For years public works staff had been warning the city of an impending crisis on the deferred maintenance of road maintenance. The Vanguard in 2009 and 2010 was warning the public about this crisis, but it was largely ignored by the city council at that time.
When the new council came to power in 2010 and 2011, one of the first things they did was attempt to get an assessment of the pavement situation. Mr. Pinkerton was hired in September 2011 and immediately had to deal with the water issue, but, by 2012, he had commissioned a report on the magnitude of the roads problems.
That was finally presented to council in February 2013. In May 2013, the council approved the so-called B-Modified plan for road repairs which came with the concessions that the city would have to reduce its Pavement Condition Index (PCI) goal normally set at about 70 to 63 on average, with higher scores and better pavement on arterials and main thoroughfares, and lower scores on lesser used residential streets. It would see the frontloading of payments at $15 million in year 1 and $10 million in year 2.

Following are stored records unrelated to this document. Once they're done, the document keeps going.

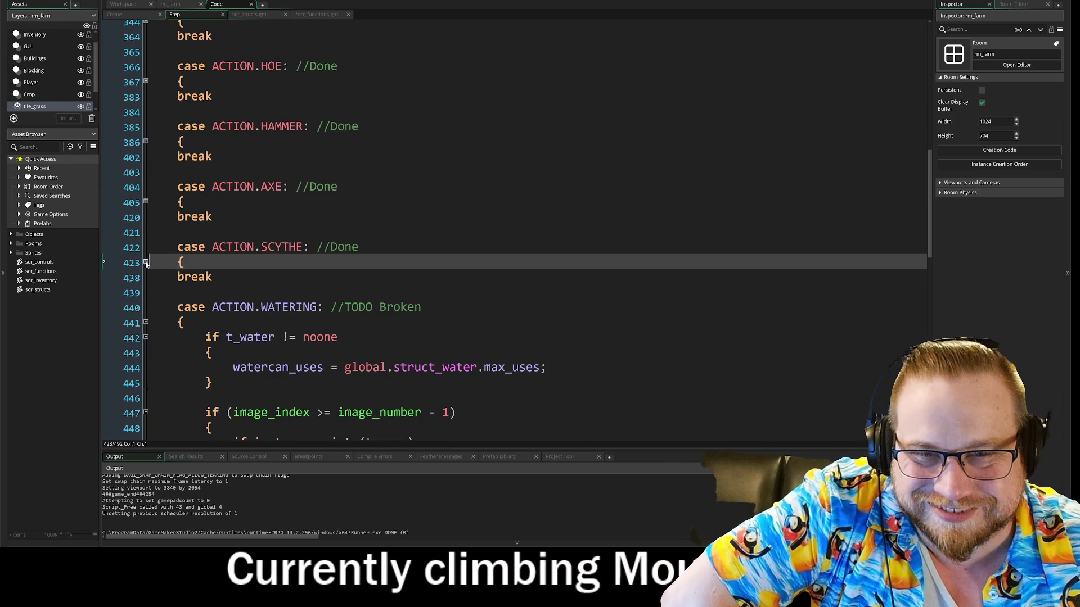
Step: Fold the WATERING and SEED cases and scroll back up the switch block
click(147, 322)
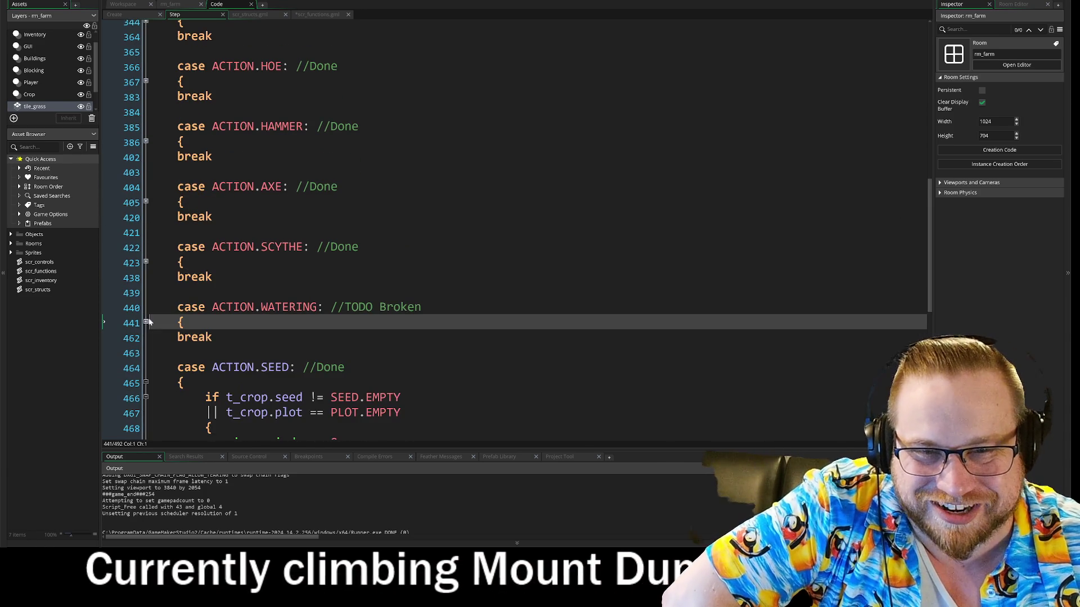
scroll(146, 337, down, 1)
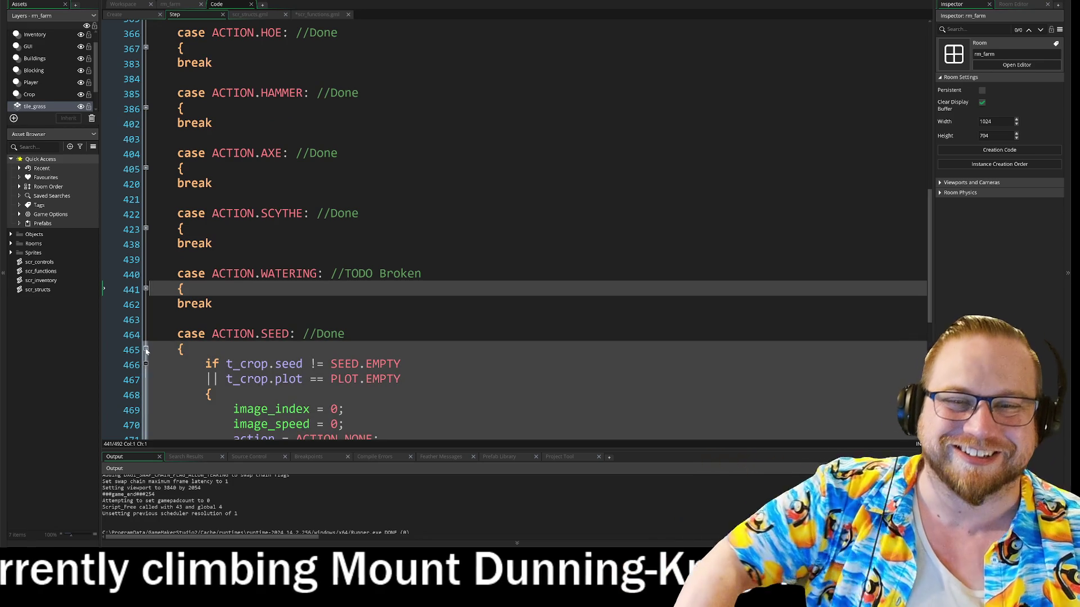
click(146, 349)
scroll(147, 348, up, 4)
scroll(506, 231, up, 1)
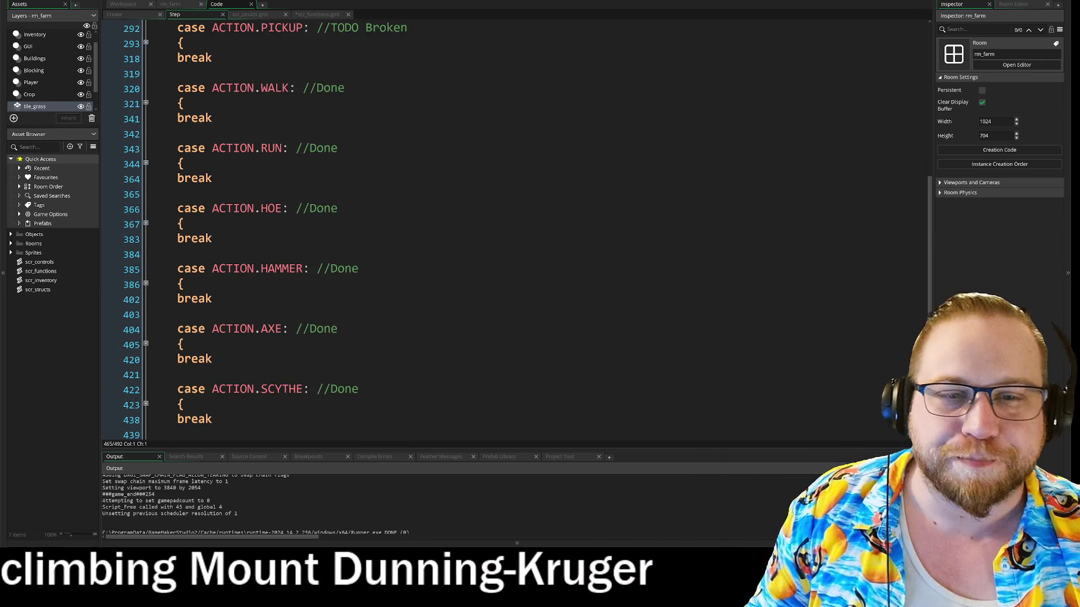
scroll(506, 231, up, 2)
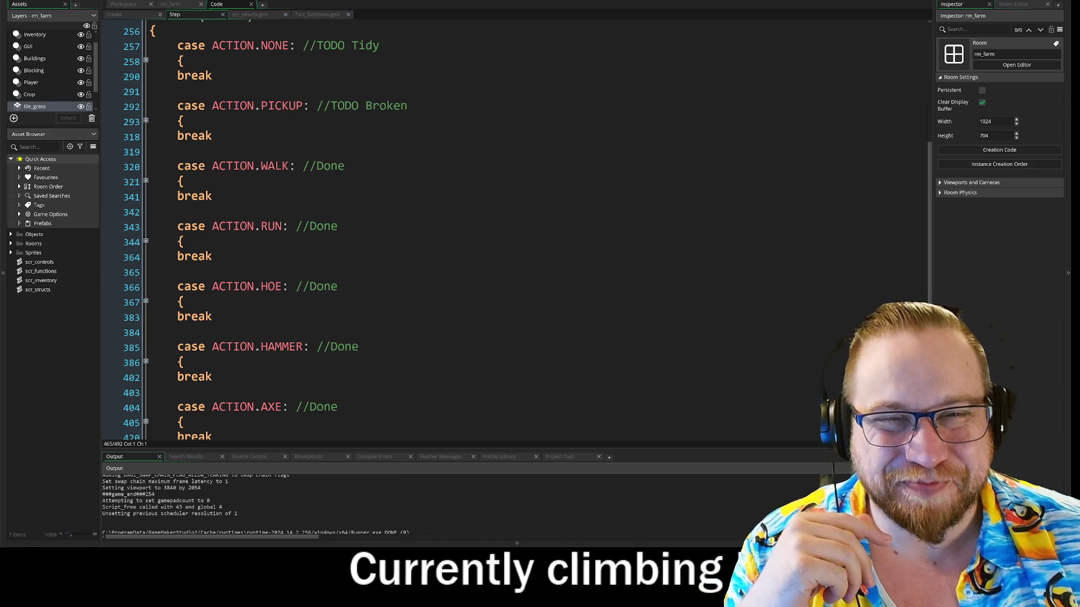
scroll(112, 114, up, 2)
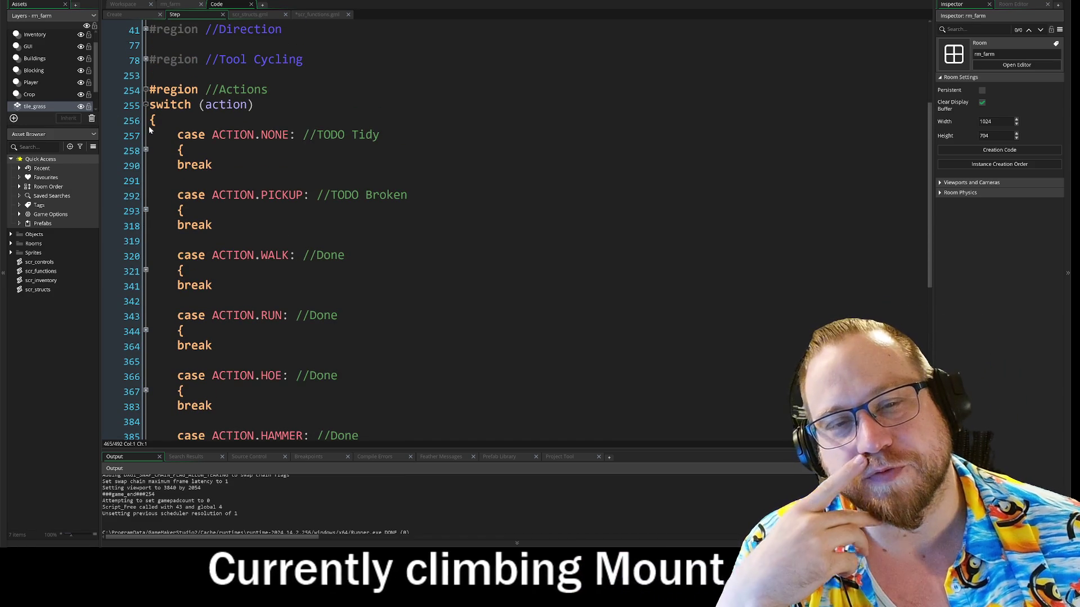
Step: Select the folded NONE–RUN cases and the HOE header, then move the webcam window aside
drag(113, 135, 482, 340)
click(103, 315)
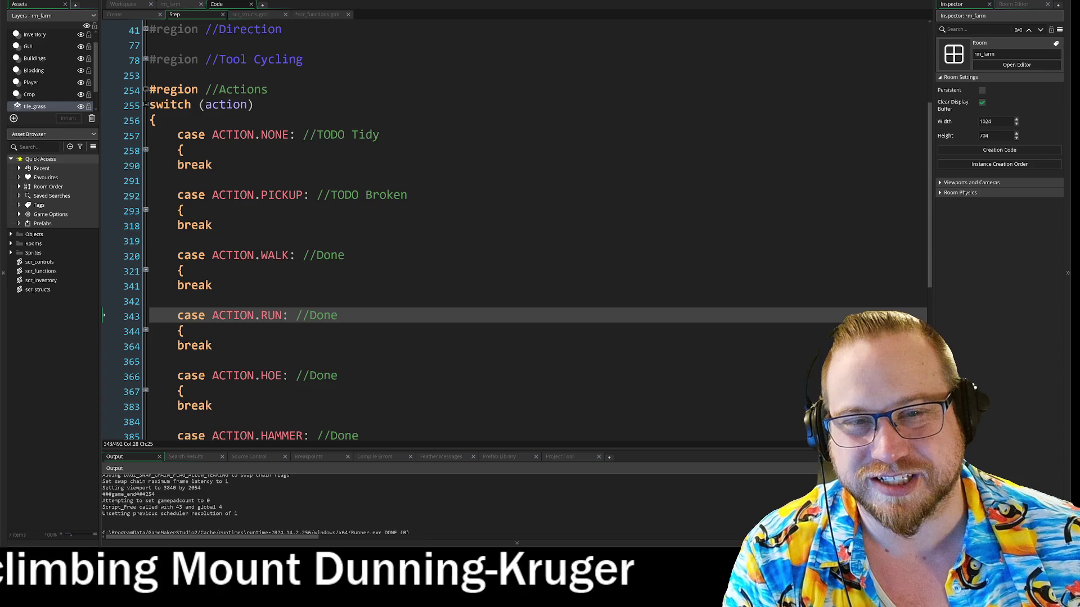
scroll(326, 225, down, 1)
drag(212, 232, 344, 232)
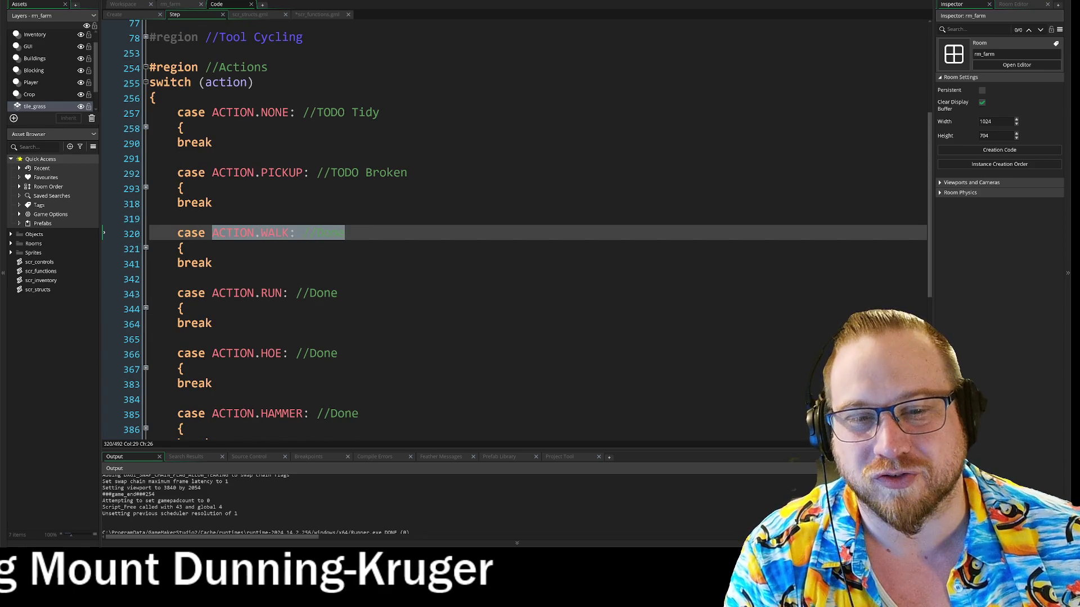
drag(212, 293, 337, 293)
drag(212, 353, 419, 368)
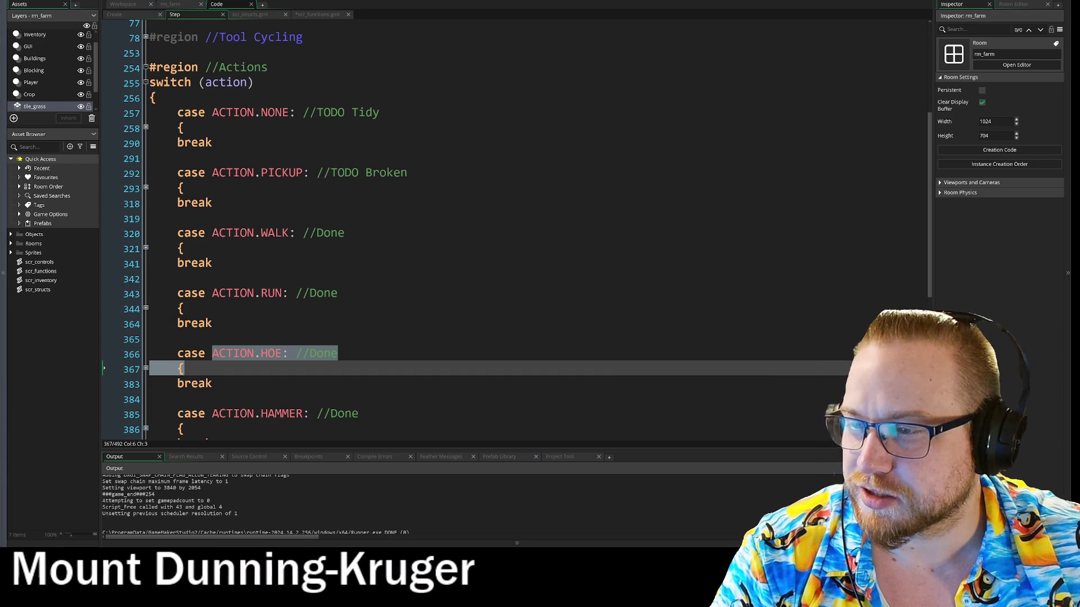
drag(127, 122, 148, 106)
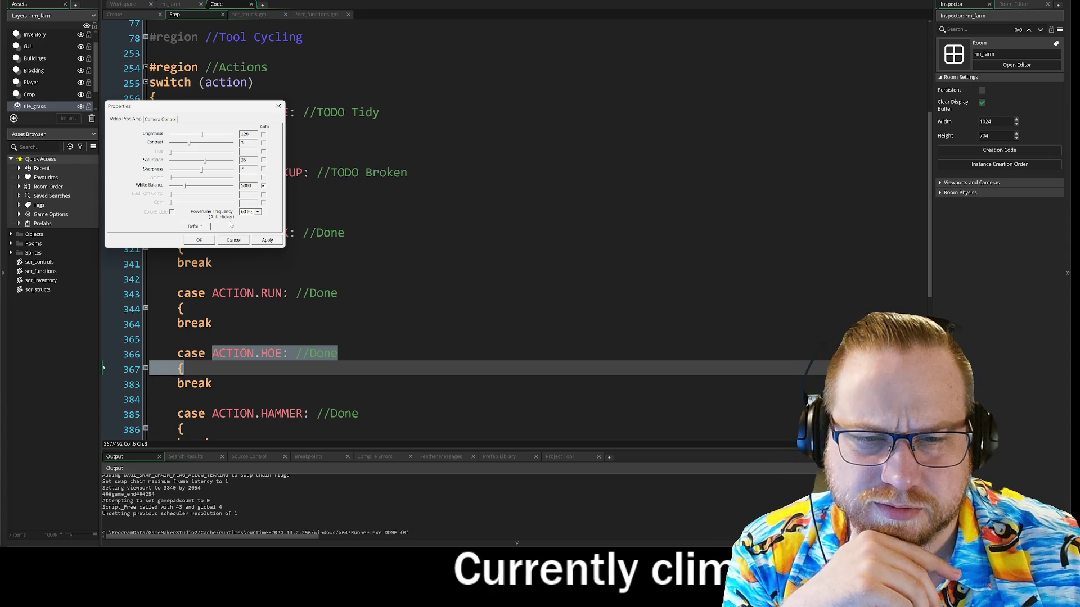
Step: Switch the webcam's white balance from automatic to a manual value and confirm with OK
click(160, 120)
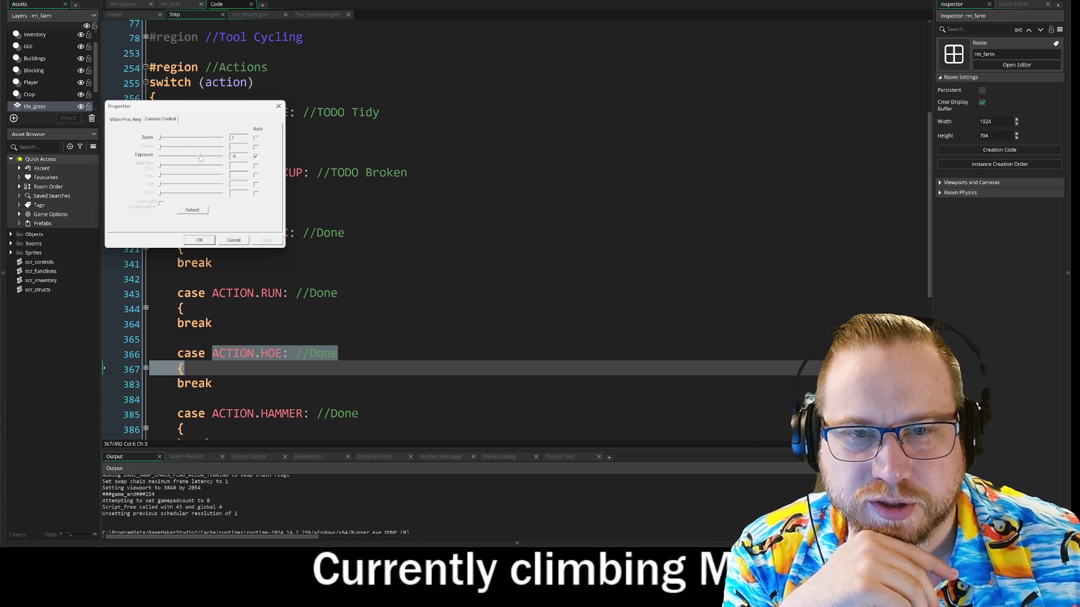
click(126, 120)
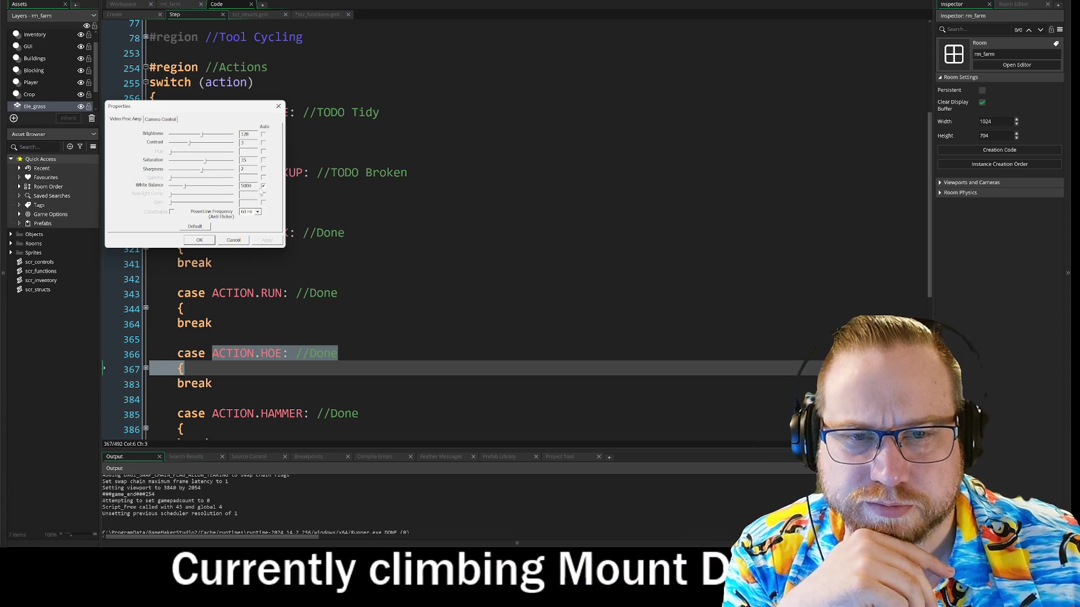
drag(184, 186, 176, 186)
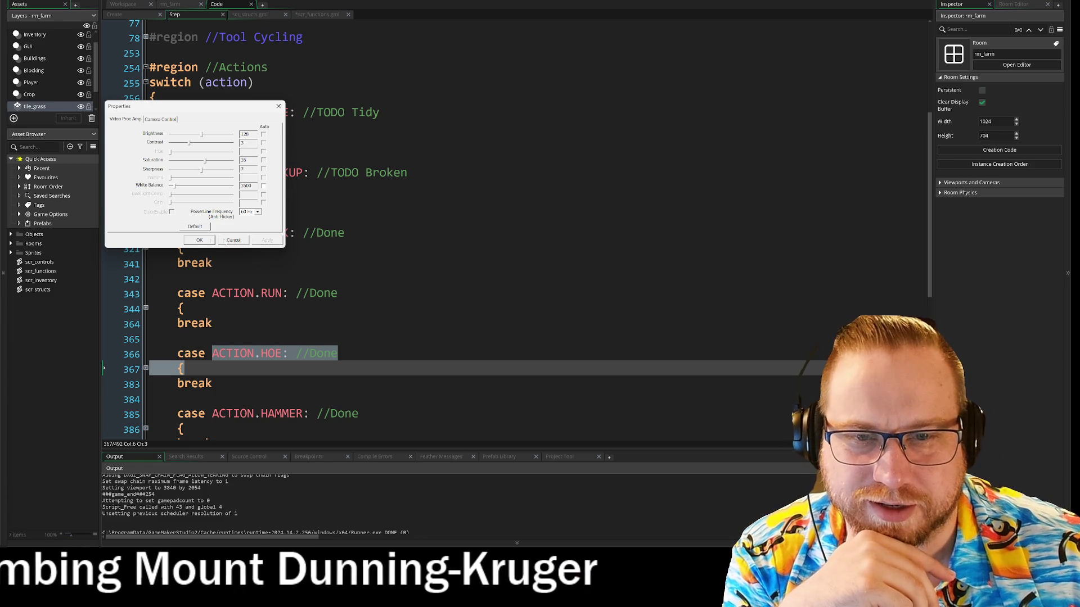
click(199, 239)
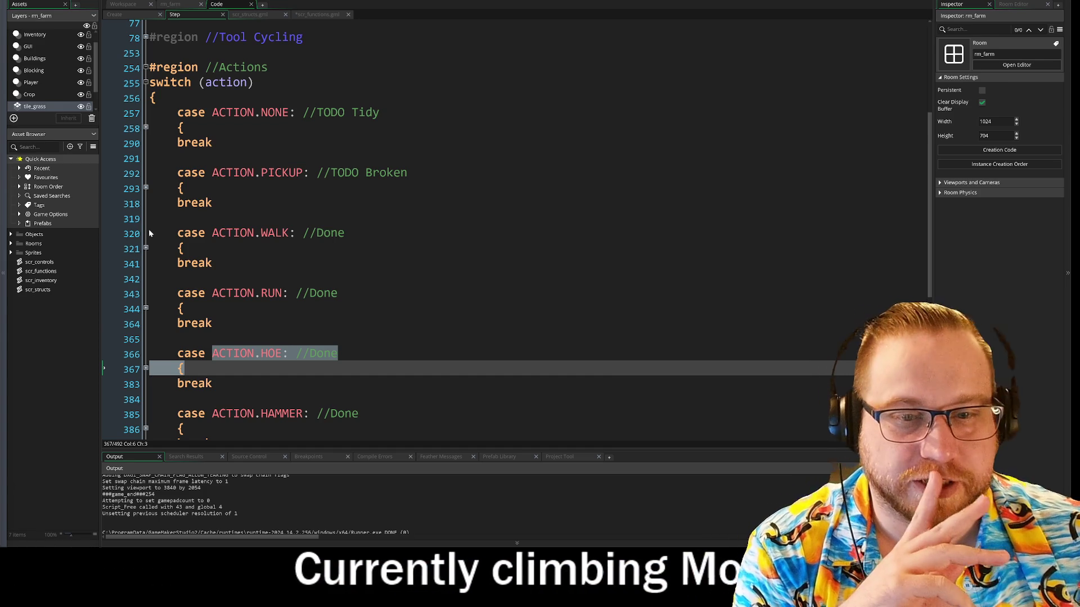
Step: Unfold the PICKUP and NONE action cases in the player's Step code
click(212, 324)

One problem – the city did not have the money to do that. So in January 2014, the city council, facing both an immediate crisis of $5 million in structural deficit and a longer term roads crisis, put the sales tax measure on the ballot while deferring discussion of a parcel tax until the fall.
Mr. Pinkerton would then leave in the spring before the council could act on the roads. But the bottom line here, Mr. Pinkerton did not ignore the bike paths – he commissioned the consultant report that informed us about the extent of the problem involving roads, sidewalks and bike paths. Council, under his leadership, passed the B-modified plan, but the city did not have the funding for that plan.
However, it was under his leadership that the council set aside about $4 million annually for roads, which marked more than a fourfold increase over what the city was setting aside in 2009. So nothing could be further from the truth about roads.
Mr. Cook then shifts the focus directly to Mr. Pinkerton: “We should be pleased that Brazil is here as Pinkerton’s successor. Ask the folks in Incline Village, read the Incline newspaper; Incline’s General Improvement District Board is wrestling with its growing mountain of red ink, the reduction in employee morale and lack of community collaboration, and that’s being attributed to Pinkerton, who left red ink behind in Davis.”
While the situation is volatile in Incline Village, we don’t have to look at Incline Village to assessment Mr. Pinkerton’s performance here. For better or for worse, Mr. Pinkerton was hired to get the finances of Davis in order, and he left Davis in a far better position than he arrived. The idea that he left behind “red ink” is false and unfair.
In his critical assessment of City Hall, former City Manager John Meyer was quick to tell the Vanguard that, given the magnitude of the fiscal crisis facing the city in 2011-2013, the changes made by Mr. Pinkerton clearly put the city in a far better position.
Mr. Cook closes his piece: “And now Rifkin is blaming Dirk Brazil for letting ‘the unpaid bills mount and let our streets crumble,’ amazing! According to a recent article in The Enterprise, Brazil is restoring leadership, employee morale, credibility, fiscal responsibility, communication and collaboration in City Hall; let’s celebrate that!”
My assessment is somewhat different. We had to make tough choices from 2011 to 2013. The economy has improved, which has put the city on better ground right now, but our assessment of the budget is that it is no time to celebrate. We are in a very fragile position.
Mr. Cook is correct that the city manager is not the final decision maker, but I remain very concerned that the city manager was the one to publicly take the option of more concessions off the table. That point was never addressed.
I do think that it would be better to shift away from the blame game and the personalized attacks and focus on policy issues. There are a number of key issues with which we must grapple in the coming months and turning this personal is not helpful.